Conversations paused as they passed, and he caught fragments of what sounded like whispered observations.

One man leaned close to his companion and spoke a single word that Daemon couldn't understand but felt was significant.

"Nýr," the man whispered.

"What did he say?" Daemon asked the guard.

"'New,'" the guard translated without breaking stride. "People here are always curious about newcomers to the ninth circle. Suspicious, too. Can't blame them, change usually means trouble."

Daemon made a mental note to avoid mingling with the others. Sometimes, being a lone wolf pays.

"You would be assigned to either the human-prevalent cities like this one," the guard continued, gesturing around them, "or if lucky, one of the demon-prevalent cities. Better in some ways, worse in others."

" Assigned to do what exactly?", Daemon asked curiously.

The guard shrugged. " In the human cities; basically what you are good at. In the demon cities though, anything to survive,I guess?"

Daemon was about to ask whatever the hell he meant when a commotion erupted from one of the nearby stalls.

Heads snapped to the noise.

A man's voice rose above the general murmur of the marketplace, sharp with anger and alarm.

"Þjófur! Thief!"

Time seemed to slow as a small figure darted between the market stalls, moving with the fluid grace of someone who had made an art of not being caught.

The child, despite the harsh environment flashed past Daemon's side, close enough that he could feel the displacement of air.

For just a moment, emerald green eyes met his own.

The child couldn't have been more than twelve or thirteen, with sharp features that spoke of intelligence and mischief in equal measure.

A small burlap bag bounced against his hip as he ran, fruit spilling from its opening; apples that gleamed impossibly red in the gray light of the frozen market.

The boy smiled. A quick, mischievous grin that transformed his entire face, and then he was gone, disappearing around a corner with the practiced ease of someone who knew every hiding place in this frozen maze.

The merchant's shouts continued for a moment longer before fading into resigned grumbling.

The crowd that had briefly gathered began to disperse, returning to their daily Business.
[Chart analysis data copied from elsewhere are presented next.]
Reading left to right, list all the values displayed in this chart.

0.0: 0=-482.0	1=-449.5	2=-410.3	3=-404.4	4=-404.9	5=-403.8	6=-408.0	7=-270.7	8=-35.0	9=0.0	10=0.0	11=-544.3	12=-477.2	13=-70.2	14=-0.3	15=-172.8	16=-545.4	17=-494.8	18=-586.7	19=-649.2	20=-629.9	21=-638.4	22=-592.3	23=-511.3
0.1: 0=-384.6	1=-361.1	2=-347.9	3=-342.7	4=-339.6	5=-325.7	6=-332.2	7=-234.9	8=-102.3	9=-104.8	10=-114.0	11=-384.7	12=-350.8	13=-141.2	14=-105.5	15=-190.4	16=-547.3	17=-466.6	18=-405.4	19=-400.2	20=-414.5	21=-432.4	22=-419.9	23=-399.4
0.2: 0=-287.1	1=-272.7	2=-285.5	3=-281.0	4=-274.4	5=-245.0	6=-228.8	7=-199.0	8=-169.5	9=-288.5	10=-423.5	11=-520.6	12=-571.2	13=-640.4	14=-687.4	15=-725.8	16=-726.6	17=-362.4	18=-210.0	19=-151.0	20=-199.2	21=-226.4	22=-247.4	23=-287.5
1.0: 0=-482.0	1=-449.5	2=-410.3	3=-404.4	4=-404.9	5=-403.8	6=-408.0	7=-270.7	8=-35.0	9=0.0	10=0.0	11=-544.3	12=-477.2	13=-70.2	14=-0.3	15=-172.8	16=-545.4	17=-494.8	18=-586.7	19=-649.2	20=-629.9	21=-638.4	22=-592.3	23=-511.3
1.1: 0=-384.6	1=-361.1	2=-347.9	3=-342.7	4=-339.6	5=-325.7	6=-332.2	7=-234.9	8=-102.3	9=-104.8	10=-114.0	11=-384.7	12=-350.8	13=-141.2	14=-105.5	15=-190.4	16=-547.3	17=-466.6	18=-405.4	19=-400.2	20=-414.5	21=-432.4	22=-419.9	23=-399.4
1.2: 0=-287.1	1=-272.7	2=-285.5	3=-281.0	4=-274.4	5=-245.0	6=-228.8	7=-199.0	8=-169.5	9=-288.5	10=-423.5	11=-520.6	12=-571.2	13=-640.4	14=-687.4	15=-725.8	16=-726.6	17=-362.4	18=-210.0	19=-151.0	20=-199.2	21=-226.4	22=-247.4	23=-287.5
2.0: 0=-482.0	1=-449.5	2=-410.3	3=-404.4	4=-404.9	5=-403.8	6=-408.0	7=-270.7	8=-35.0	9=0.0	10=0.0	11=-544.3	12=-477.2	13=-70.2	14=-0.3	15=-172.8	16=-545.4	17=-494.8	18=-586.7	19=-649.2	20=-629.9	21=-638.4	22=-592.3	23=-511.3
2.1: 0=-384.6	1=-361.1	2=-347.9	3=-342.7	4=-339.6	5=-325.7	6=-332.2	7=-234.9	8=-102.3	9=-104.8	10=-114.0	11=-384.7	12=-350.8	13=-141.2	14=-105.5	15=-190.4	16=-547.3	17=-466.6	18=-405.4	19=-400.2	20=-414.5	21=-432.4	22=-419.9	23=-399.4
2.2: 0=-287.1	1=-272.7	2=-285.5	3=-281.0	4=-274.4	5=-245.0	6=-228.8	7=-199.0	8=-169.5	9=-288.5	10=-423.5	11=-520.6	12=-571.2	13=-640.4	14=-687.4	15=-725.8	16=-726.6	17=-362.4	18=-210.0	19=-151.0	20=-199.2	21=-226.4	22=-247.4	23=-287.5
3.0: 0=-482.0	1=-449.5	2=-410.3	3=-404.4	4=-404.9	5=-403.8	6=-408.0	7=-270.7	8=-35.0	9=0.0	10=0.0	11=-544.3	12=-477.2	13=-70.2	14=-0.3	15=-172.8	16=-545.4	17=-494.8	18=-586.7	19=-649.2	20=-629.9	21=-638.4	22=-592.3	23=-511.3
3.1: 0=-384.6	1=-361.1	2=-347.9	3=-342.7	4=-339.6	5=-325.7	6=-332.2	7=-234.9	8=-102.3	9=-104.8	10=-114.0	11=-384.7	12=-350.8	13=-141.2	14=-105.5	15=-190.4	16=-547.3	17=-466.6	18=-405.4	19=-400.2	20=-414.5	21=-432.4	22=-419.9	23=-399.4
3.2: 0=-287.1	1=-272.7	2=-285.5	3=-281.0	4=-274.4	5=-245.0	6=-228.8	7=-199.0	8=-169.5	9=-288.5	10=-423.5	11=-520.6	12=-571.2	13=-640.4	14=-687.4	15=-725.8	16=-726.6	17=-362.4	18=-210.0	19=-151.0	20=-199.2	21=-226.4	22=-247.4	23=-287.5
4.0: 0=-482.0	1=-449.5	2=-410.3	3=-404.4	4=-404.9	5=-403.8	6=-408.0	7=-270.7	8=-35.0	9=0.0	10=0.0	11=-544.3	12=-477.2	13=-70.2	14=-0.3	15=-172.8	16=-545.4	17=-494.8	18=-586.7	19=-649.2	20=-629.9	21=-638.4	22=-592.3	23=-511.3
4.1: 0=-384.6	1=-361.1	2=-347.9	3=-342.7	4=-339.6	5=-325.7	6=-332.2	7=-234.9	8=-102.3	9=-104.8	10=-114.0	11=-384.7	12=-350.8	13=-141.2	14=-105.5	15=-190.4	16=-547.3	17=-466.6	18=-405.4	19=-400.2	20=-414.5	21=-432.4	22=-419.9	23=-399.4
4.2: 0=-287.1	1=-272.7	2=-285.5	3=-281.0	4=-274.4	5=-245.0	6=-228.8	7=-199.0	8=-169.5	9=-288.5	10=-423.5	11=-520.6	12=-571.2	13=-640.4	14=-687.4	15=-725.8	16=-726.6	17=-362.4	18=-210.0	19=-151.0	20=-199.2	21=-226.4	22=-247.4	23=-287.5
They seemed a bit kind of disappointed, like they were braced for a spectacle.

Daemon stood transfixed, staring at the corner where the boy had vanished.

There had been something in those green eyes, not just mischief, but life. Real, vibrant life in a place that seemed designed to crush such things.

"Come on," the guard said, not unkindly. "We have a long way to go."

All of a sudden, there was a loud crash. Screamings and running followed as Daemon smelled something burning.

He and the guard ran towards the source of the commotion. They fought to dodge the people trying to get away from the scene.

"Fucking demons," a man groaned as he nearly stumbled.

What they saw shocked them to their core. The thieving boy,there he was. Only this time,he was lying on the floor,fried to a crisp that was beyond recognition.